-- Passage provided --
This thread is a veritable smorgasbord of clueless idiocy. Some people honestly think small restaurants are all getting rich off of ripping off thier servers. Jesus. Run a restaurant sometime. Most WANT to pay more. Most restauranteurs were servers and cooks.

Pass universal healthcare. Then you can start talking about fair wage issues in small businesses.
18
If you don't like tipping, you are more than free to either make and bring your own lunch or seek out places that don't accept tips. I hear McDonald's would be right up your ally.
19
I would happily tip 25% if the servers' corporate paymasters would let them shut up and serve me instead of:

-trying to upsell me in every single interaction
-filling the glass full when I don't want the interruption
--fucking interrupting our conversation whenever they feel like it about six times an hour in a normal meal
--asking me 4 or 5 times if everything is okay, interrupting again, and
--"announcing" trivial things like "and heeeeere's the ketchup you wanted" recently they announced a baked potato and a new fork after they dropped one.

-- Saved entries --
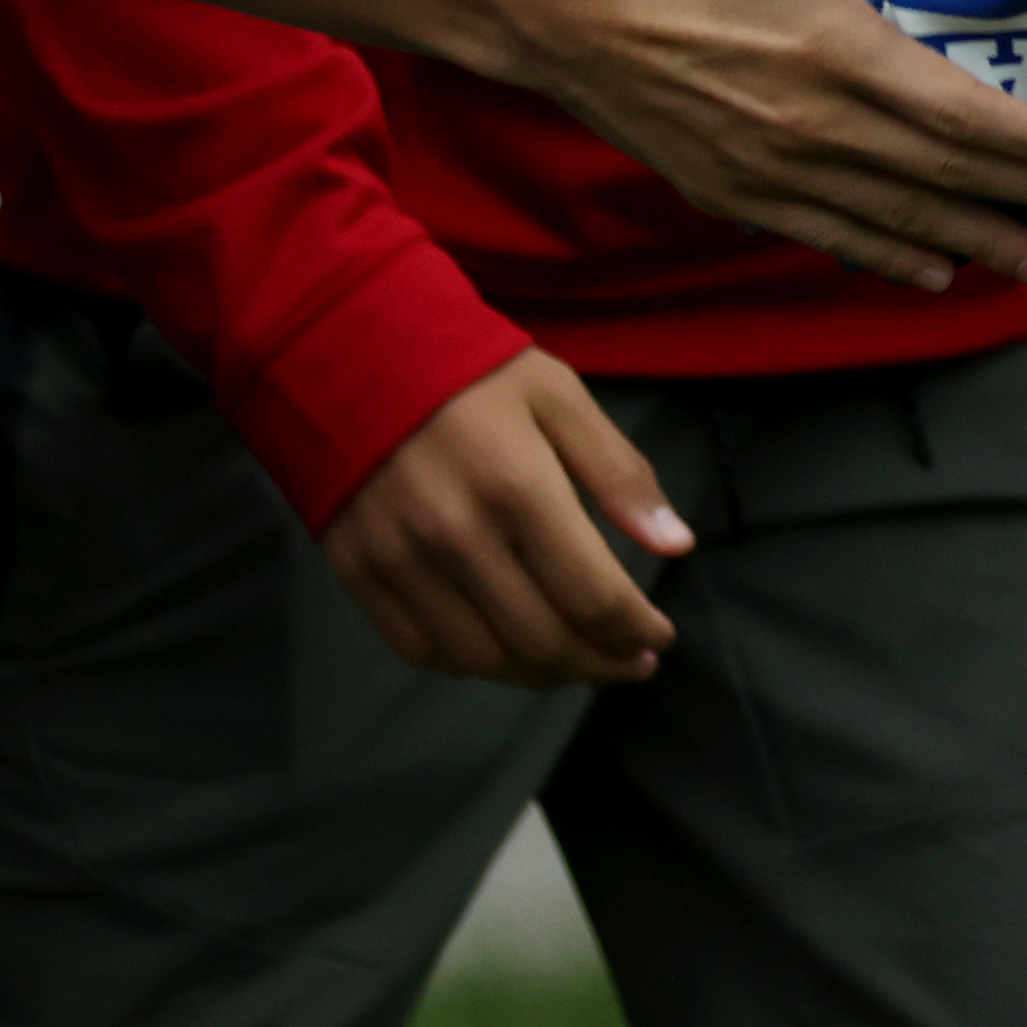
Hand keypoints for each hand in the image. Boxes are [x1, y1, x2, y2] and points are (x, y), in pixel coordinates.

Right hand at [319, 351, 683, 687]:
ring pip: (483, 659)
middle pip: (542, 641)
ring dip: (542, 675)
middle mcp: (455, 535)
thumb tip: (677, 545)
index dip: (636, 630)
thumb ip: (620, 474)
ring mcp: (399, 561)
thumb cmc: (472, 372)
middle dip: (600, 662)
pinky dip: (474, 665)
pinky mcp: (358, 574)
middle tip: (630, 662)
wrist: (349, 351)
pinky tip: (509, 650)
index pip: (592, 595)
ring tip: (579, 662)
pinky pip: (421, 650)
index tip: (659, 637)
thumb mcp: (561, 397)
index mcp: (517, 486)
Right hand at [503, 0, 1026, 288]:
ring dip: (972, 244)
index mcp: (829, 49)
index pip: (953, 110)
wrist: (544, 5)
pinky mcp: (729, 189)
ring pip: (892, 219)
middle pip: (941, 177)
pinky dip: (885, 255)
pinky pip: (825, 235)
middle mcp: (809, 125)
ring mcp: (767, 169)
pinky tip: (928, 270)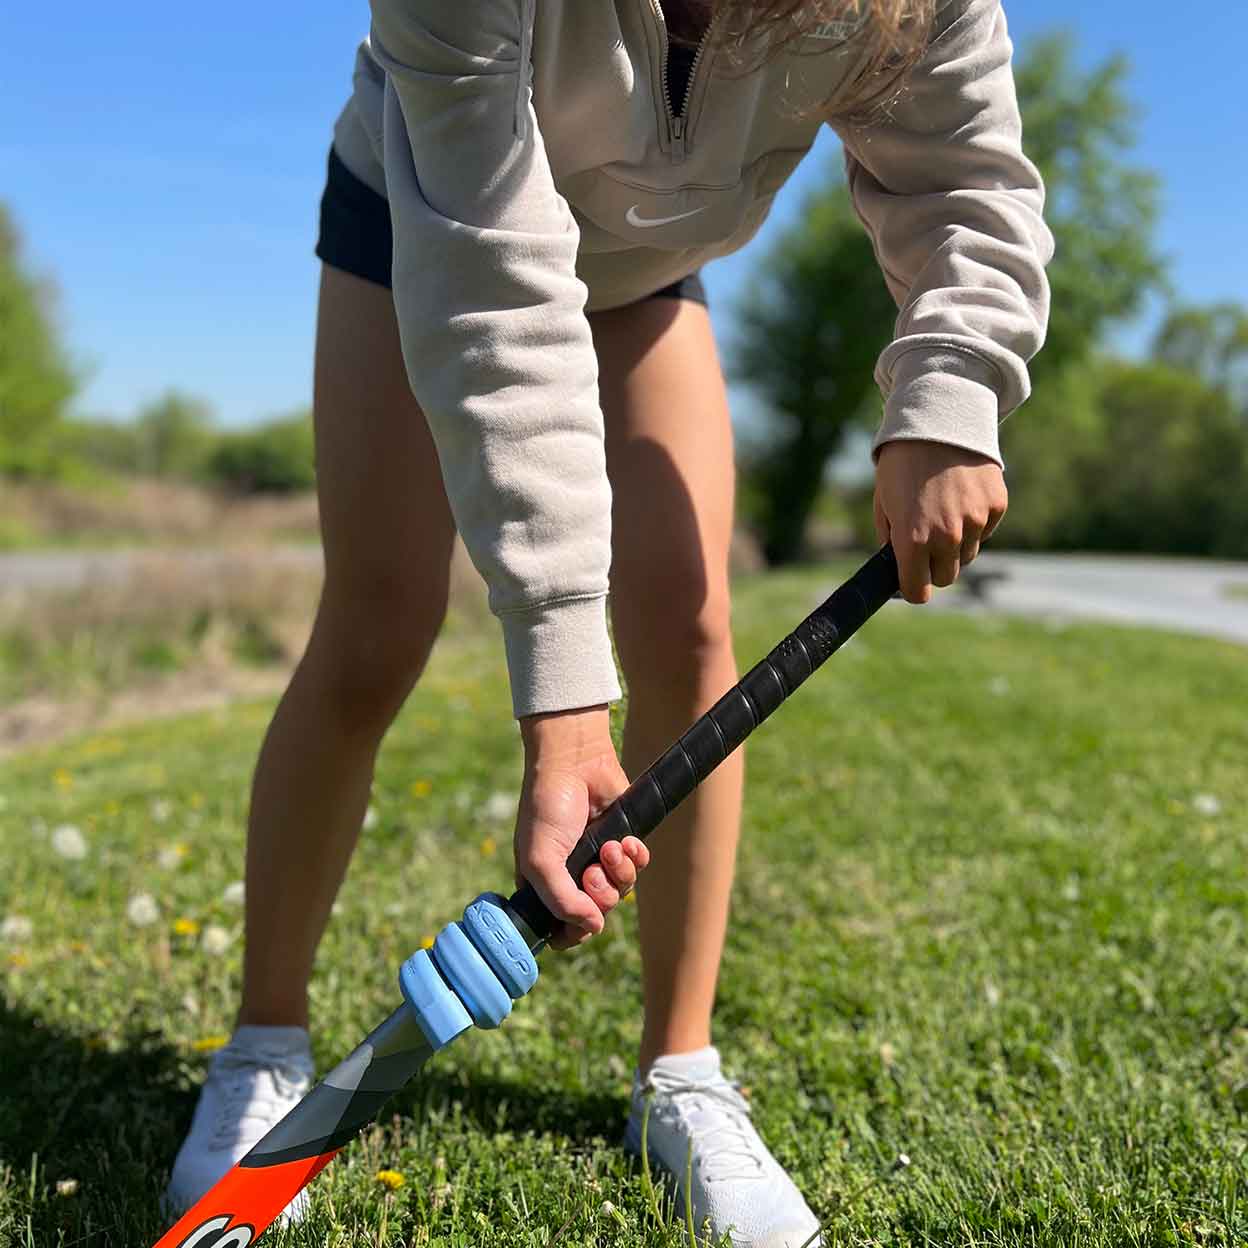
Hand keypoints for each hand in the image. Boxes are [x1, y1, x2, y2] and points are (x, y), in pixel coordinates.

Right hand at [515, 706, 650, 950]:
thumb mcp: (540, 859)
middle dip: (599, 895)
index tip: (580, 922)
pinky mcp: (622, 842)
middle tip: (592, 871)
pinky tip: (626, 840)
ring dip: (618, 872)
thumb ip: (561, 900)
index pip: (561, 929)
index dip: (573, 932)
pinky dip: (635, 856)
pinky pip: (638, 866)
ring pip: (621, 892)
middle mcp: (572, 876)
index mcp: (544, 884)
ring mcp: (598, 859)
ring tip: (610, 846)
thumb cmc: (548, 808)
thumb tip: (594, 928)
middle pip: (596, 913)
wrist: (576, 763)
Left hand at [874, 441, 1006, 603]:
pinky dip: (975, 522)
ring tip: (942, 512)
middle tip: (925, 543)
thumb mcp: (883, 502)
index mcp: (913, 540)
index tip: (911, 580)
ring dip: (955, 544)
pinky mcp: (996, 506)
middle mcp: (947, 536)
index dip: (913, 588)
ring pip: (967, 555)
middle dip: (934, 566)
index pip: (919, 592)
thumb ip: (891, 540)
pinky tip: (961, 497)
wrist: (938, 421)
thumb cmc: (902, 464)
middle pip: (946, 577)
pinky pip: (986, 530)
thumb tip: (898, 566)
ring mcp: (976, 521)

-- Work to complete --
1. Answer these questions using the tipping thread.
(a) According to the first comment, what were most restaurateurs before?
(b) What does one commenter say must be passed before fair wage issues in small businesses can be discussed?
(c) What percentage would the last commenter happily tip?
2. Copy the tipping thread between "Pass universal healthcare." and "up your ally.", inclusive, substituting "dinner" for "lunch".

-- Written answers --
1.
(a) Servers and cooks.
(b) Universal healthcare.
(c) 25%.

2.
Pass universal healthcare. Then you can start talking about fair wage issues in small businesses.
18
If you don't like tipping, you are more than free to either make and bring your own dinner or seek out places that don't accept tips. I hear McDonald's would be right up your ally.